3.2. Manual Detection of Installed Electron-Based Applications
As we know, each operating system has its own characteristic directory structure used to store newly installed applications. For example:
- In macOS, this directory is typically located at /Applications or /Users/Username/Applications.
- In Windows, it can be found in Program Files, AppData, or WindowsApp.
- Meanwhile, in Linux-based systems, this is usually located in the directories /opt or /usr/share.
There might be questions about how we identify the presence of an Electron application after locating its application directory. Simply put, applications built with the Electron framework have a unique characteristic, namely the existence of files in the .asar format.
As a brief explanation, this file serves as an archive containing all JavaScript, HTML, CSS, images, and other resources used within the Electron-based application. Essentially, it encapsulates a collection of all necessary files to run the application (quoting from electronjs, this format also can mitigate issues around long path names on Windows, speed up require and conceal our source code from cursory inspection).
Are there any other formats that can help us identify Electron-based applications on our operating system? Yes, indeed. Some of these include:
- The “Electron Framework.framework” directory within the “Frameworks” directory — for macOS.

> [Exercise A]: Do these statements agree with the passage on detecting Electron applications? Answer yes or no for each, quoting the deciding words. (i) On Linux-based systems, new applications are usually stored in /opt or /usr/share. (ii) An .asar file holds only an application's JavaScript code. (iii) On Windows, installed applications are typically found in /Applications.
> [Exercise B]: Extend the passage on detecting Electron applications from the point where it stops.

> [Data section]:

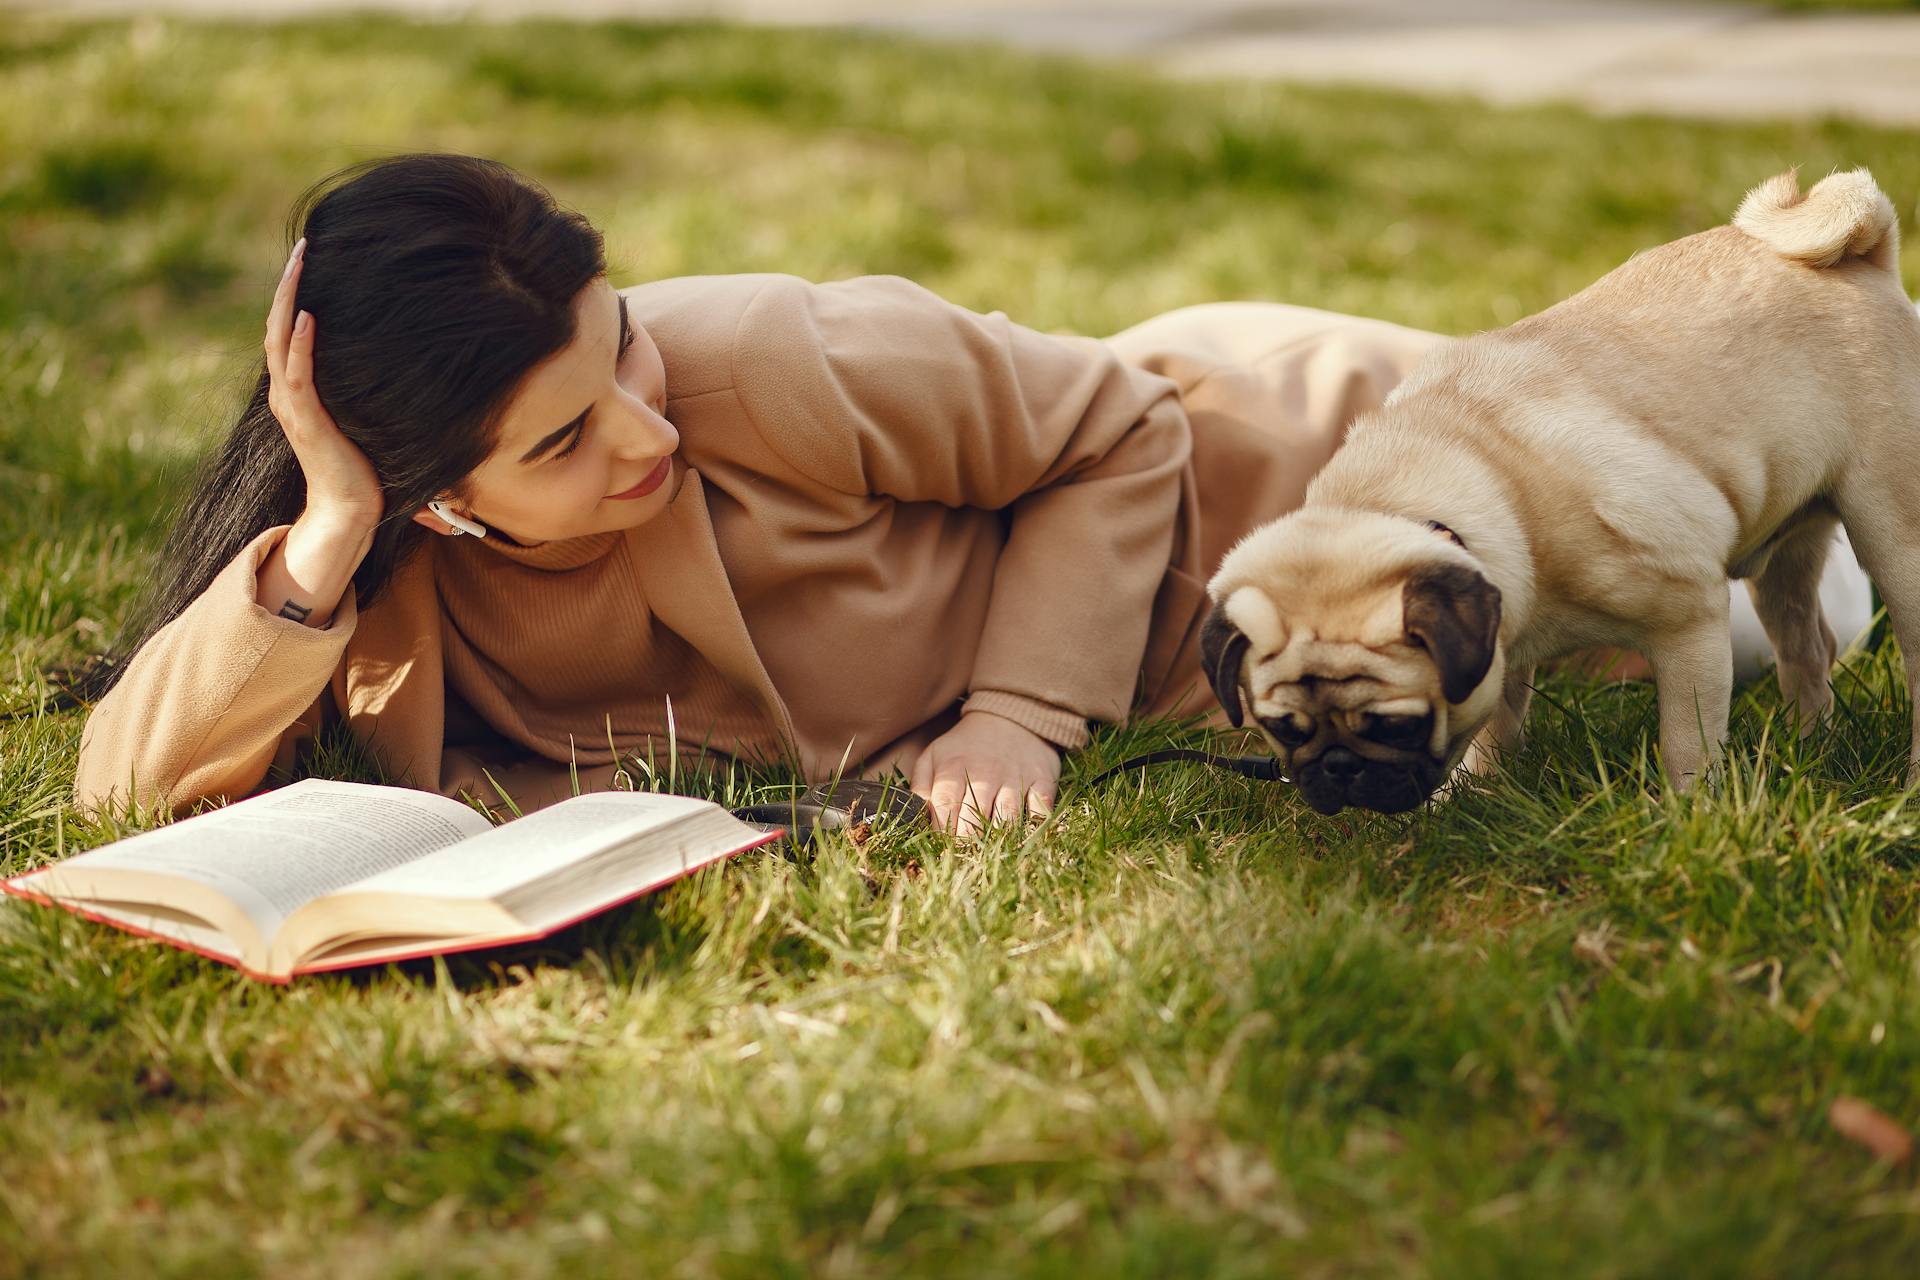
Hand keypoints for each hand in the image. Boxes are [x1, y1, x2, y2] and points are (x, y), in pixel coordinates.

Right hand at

> [Answer space A]:
(i) Yes: "in Linux-based systems, this is usually located in the directories /opt or /usr/share."
(ii) No: "this file serves as an archive containing all JavaScript, HTML, CSS, images, and other resources used within the Electron-based application."
(iii) No: "In Windows, it can be found in Program Files, AppData, or WindowsApp."

> [Answer space B]:
- The “electron.icns” (icon resource) file, tipically located in the “Resources” directory — for macOS.
- The “LICENSE.electron.txt” file — on some Linux-based systems.
- The “package.json” file (though we may need to examine its contents first).
- Specific keyword searches that uniquely characterize configurations in Electron-built applications, such as ‘contextIsolation’ and ‘nodeIntegration’.
3.3. The Automated Way
Considering that there are many variables to be searched for, and there may be numerous applications within a single host, then the initial step that can be taken in the basic identification process is maybe to perform some automated executions.
3.3.1. Automated Detection of Electron-Based Applications on macOS
As we all know, macOS has directories that use the .app naming convention (although we cannot strictly call it an extension). Essentially, these directories contain all the files and resources required to run an application.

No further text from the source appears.